Records supplied
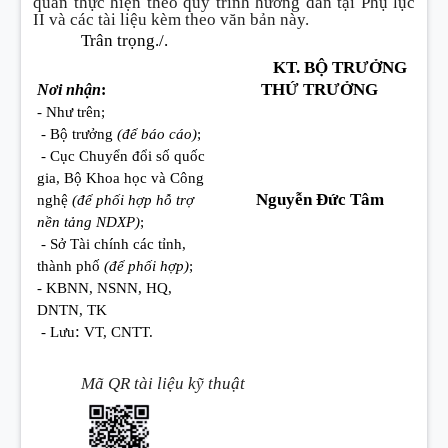
quan thực hiện theo quy trình hướng dẫn tại Phụ lục
II và các tài liệu kèm theo văn bản này.
Trân tr
ọ
ng./.
KT. BỘ TRƯỞNG
THỨ TRƯỞNG
Nơi nhận
:
- Như trên;
- Bộ trưởng
(để báo cáo)
;
- Cục Chuyển đổi số quốc
gia, Bộ Khoa học và Công
Nguyễn Đức Tâm
nghệ
(để phối hợp hỗ trợ
nền tảng NDXP)
;
- Sở Tài chính các tỉnh,
thành phố
(để phối hợp)
;
- KBNN, NSNN, HQ,
DNTN, TK
:
- Lưu
VT, CNTT.
Mã QR tài liệu kỹ thuật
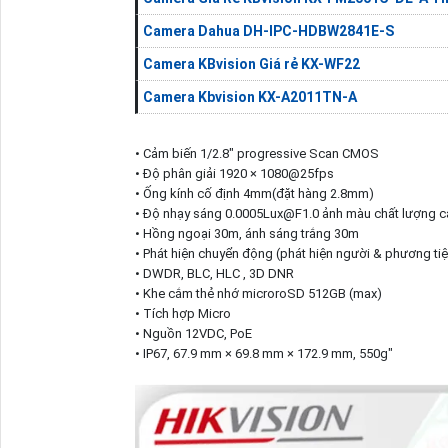
Camera Dahua DH-IPC-HDBW2841E-S
Camera KBvision Giá rẻ KX-WF22
Camera Kbvision KX-A2011TN-A
• Cảm biến 1/2.8" progressive Scan CMOS
• Độ phân giải 1920 × 1080@25fps
• Ống kính cố định 4mm(đặt hàng 2.8mm)
• Độ nhạy sáng 0.0005Lux@F1.0 ảnh màu chất lượng c
• Hồng ngoại 30m, ánh sáng trắng 30m
• Phát hiện chuyển động (phát hiện người & phương tiệ
• DWDR, BLC, HLC , 3D DNR
• Khe cắm thẻ nhớ microroSD 512GB (max)
• Tích hợp Micro
• Nguồn 12VDC, PoE
• IP67, 67.9 mm × 69.8 mm × 172.9 mm, 550g"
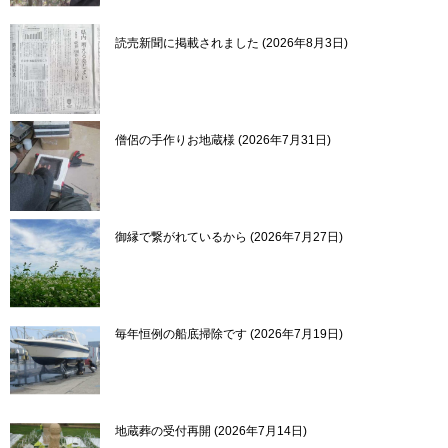
読売新聞に掲載されました
2026年8月3日
僧侶の手作りお地蔵様
2026年7月31日
御縁で繋がれているから
2026年7月27日
毎年恒例の船底掃除です
2026年7月19日
地蔵葬の受付再開
2026年7月14日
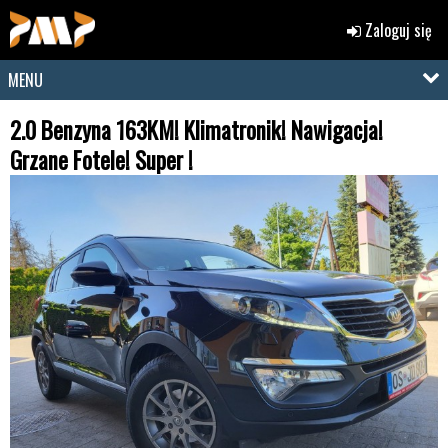
Zaloguj się
MENU
2.0 Benzyna 163KM! Klimatronik! Nawigacja!
Grzane Fotele! Super !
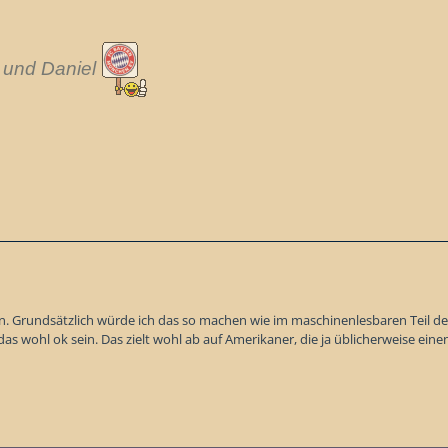
und Daniel
n. Grundsätzlich würde ich das so machen wie im maschinenlesbaren Teil d
l das wohl ok sein. Das zielt wohl ab auf Amerikaner, die ja üblicherweise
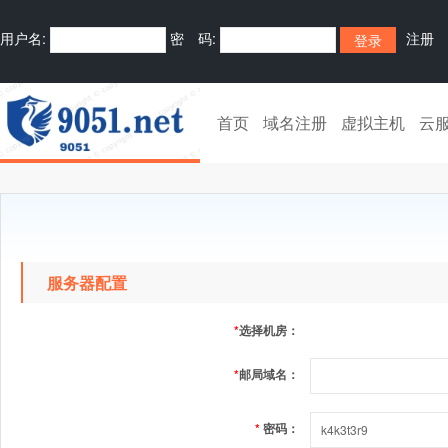
用户名:
密 码:
注册
首页
域名注册
虚拟主机
云
服务器配置
*
选择机房：
*
邮局域名：
*
密码：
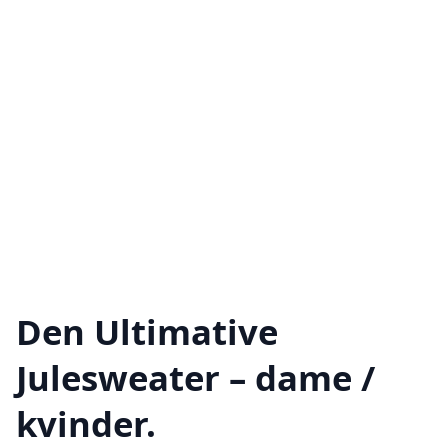
Den Ultimative
Julesweater – dame /
kvinder.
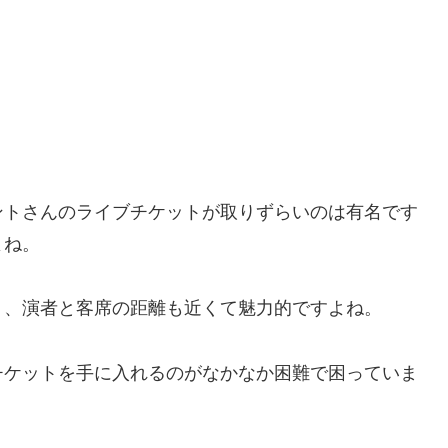
ントさんのライブチケットが取りずらいのは有名です
よね。
く、演者と客席の距離も近くて魅力的ですよね。
チケットを手に入れるのがなかなか困難で困っていま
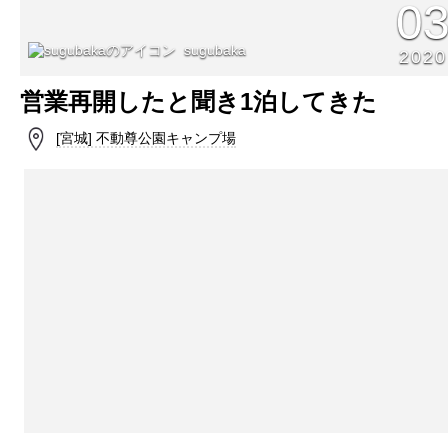
0
sugubaka
2020
営業再開したと聞き1泊してきた
[宮城] 不動尊公園キャンプ場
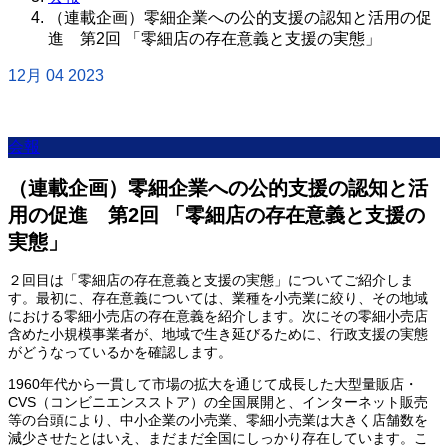
（連載企画）零細企業への公的支援の認知と活用の促
進 第2回 「零細店の存在意義と支援の実態」
12月
04
2023
会報
（連載企画）零細企業への公的支援の認知と活
用の促進 第2回 「零細店の存在意義と支援の
実態」
２回目は「零細店の存在意義と支援の実態」についてご紹介しま
す。最初に、存在意義については、業種を小売業に絞り、その地域
における零細小売店の存在意義を紹介します。次にその零細小売店
含めた小規模事業者が、地域で生き延びるために、行政支援の実態
がどうなっているかを確認します。
1960年代から一貫して市場の拡大を通じて成長した大型量販店・
CVS（コンビニエンスストア）の全国展開と、インターネット販売
等の台頭により、中小企業の小売業、零細小売業は大きく店舗数を
減少させたとはいえ、まだまだ全国にしっかり存在しています。こ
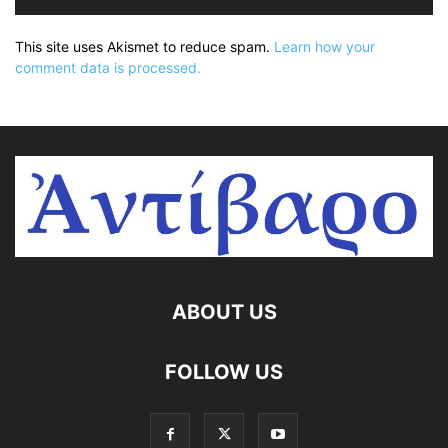
This site uses Akismet to reduce spam.
Learn how your
comment data is processed.
ABOUT US
FOLLOW US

Work item
Check each line above for the string "liệu", then copy the ones that have it.

Solution for this task
II và các tài liệu kèm theo văn bản này.
Mã QR tài liệu kỹ thuật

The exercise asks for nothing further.